How California Plans to Slow the Corporate Takeover of the Residential Market

The state of California is trying to prevent a repeat of one of the most significant consequences of the Great Recession: large Wall Street interests buying for-sale housing in bulk for conversion to apartments.

2 minute read

November 2, 2020, 8:09 AM PST

By James Brasuell @CasualBrasuell


facades of victorian style residences in San Francisco

idleformat / flickr

Oscar Perry Abello writes to summarize the shifting status of the real estate market—from private ownership by individuals to corporate ownership by Wall Street money—and to detail efforts to control the trend in California.

For a succinct description, with the key evidence, of the scope of the trend, Abello writes:

Before 2010, corporate landlords didn’t exist in the single-family market; by March of this year, Wall Street had acquired $60 billion worth of distressed or foreclosed properties across the country, representing hundreds of thousands of homes.

Most of those properties became rentals. Between 2006 and 2012, the number of owner-occupied housing units in California declined by more than 320,000, while the number of renter-occupied housing units increased by more than 720,000, according to the Public Policy Institute of California. In 2006, only 21 percent of occupied single-family houses in California were rented; by 2012, the share of houses occupied by renters had increased to 26.0 percent.

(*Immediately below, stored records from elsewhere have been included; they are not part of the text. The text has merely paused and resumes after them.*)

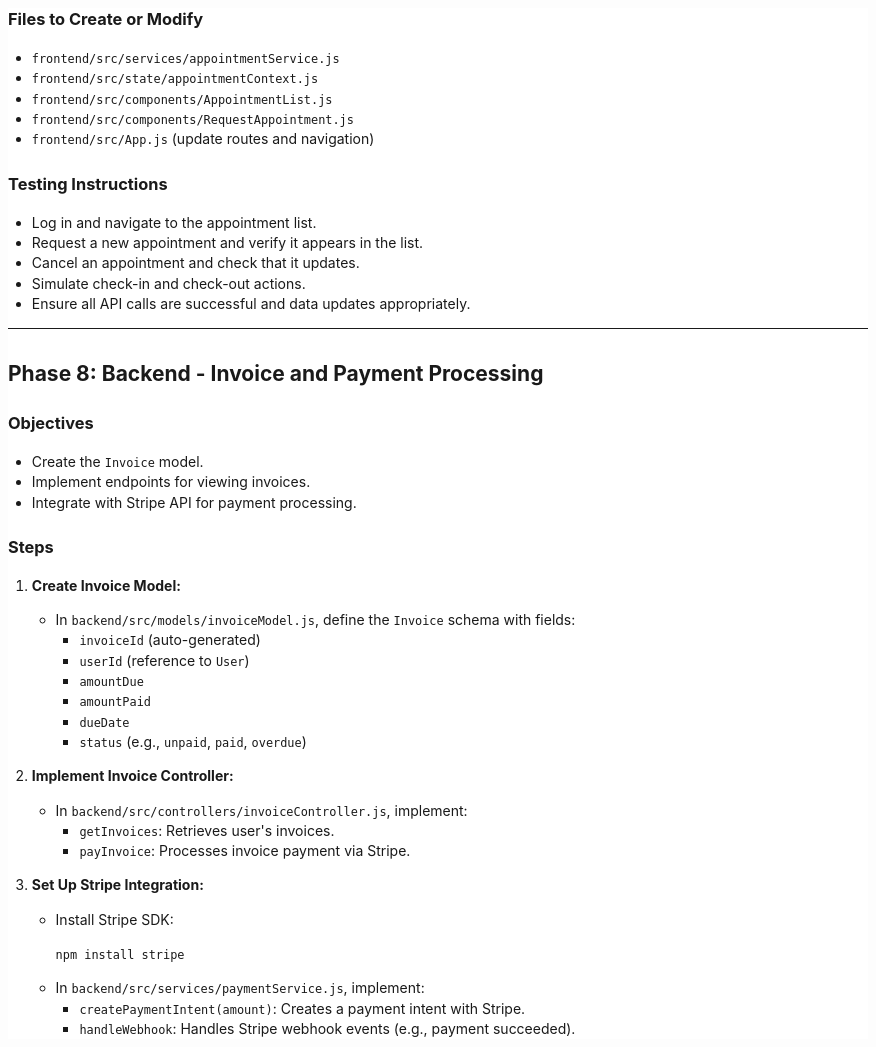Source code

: ### Files to Create or Modify

- `frontend/src/services/appointmentService.js`
- `frontend/src/state/appointmentContext.js`
- `frontend/src/components/AppointmentList.js`
- `frontend/src/components/RequestAppointment.js`
- `frontend/src/App.js` (update routes and navigation)

### Testing Instructions

- Log in and navigate to the appointment list.
- Request a new appointment and verify it appears in the list.
- Cancel an appointment and check that it updates.
- Simulate check-in and check-out actions.
- Ensure all API calls are successful and data updates appropriately.

---

## Phase 8: Backend - Invoice and Payment Processing

### Objectives

- Create the `Invoice` model.
- Implement endpoints for viewing invoices.
- Integrate with Stripe API for payment processing.

### Steps

1. **Create Invoice Model:**

   - In `backend/src/models/invoiceModel.js`, define the `Invoice` schema with fields:
     - `invoiceId` (auto-generated)
     - `userId` (reference to `User`)
     - `amountDue`
     - `amountPaid`
     - `dueDate`
     - `status` (e.g., `unpaid`, `paid`, `overdue`)

2. **Implement Invoice Controller:**

   - In `backend/src/controllers/invoiceController.js`, implement:
     - `getInvoices`: Retrieves user's invoices.
     - `payInvoice`: Processes invoice payment via Stripe.

3. **Set Up Stripe Integration:**

   - Install Stripe SDK:
     ```bash
     npm install stripe
     ```
   - In `backend/src/services/paymentService.js`, implement:
     - `createPaymentIntent(amount)`: Creates a payment intent with Stripe.
     - `handleWebhook`: Handles Stripe webhook events (e.g., payment succeeded).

The disruption of the COVID-19 pandemic and the resulting economic downturn are expected to exacerbate the trend, according to a widely circulated article by Ryan Dezember, published by the Wall Street Journal in September. Also widely circulated: the nascent efforts by a few politicians to add regulatory controls to slow large corporate interests from buying up all the distressed properties in the market.

Enter SB 1079, a law recently adopted by the state of California, which makes it harder for big-money investors to buy foreclose properties en masse. Exactly how the law accomplishes that goal—by preventing bulk foreclosure sales and for holding lenders responsible for the upkeep of foreclosed propertiesis the focus of Abello's article.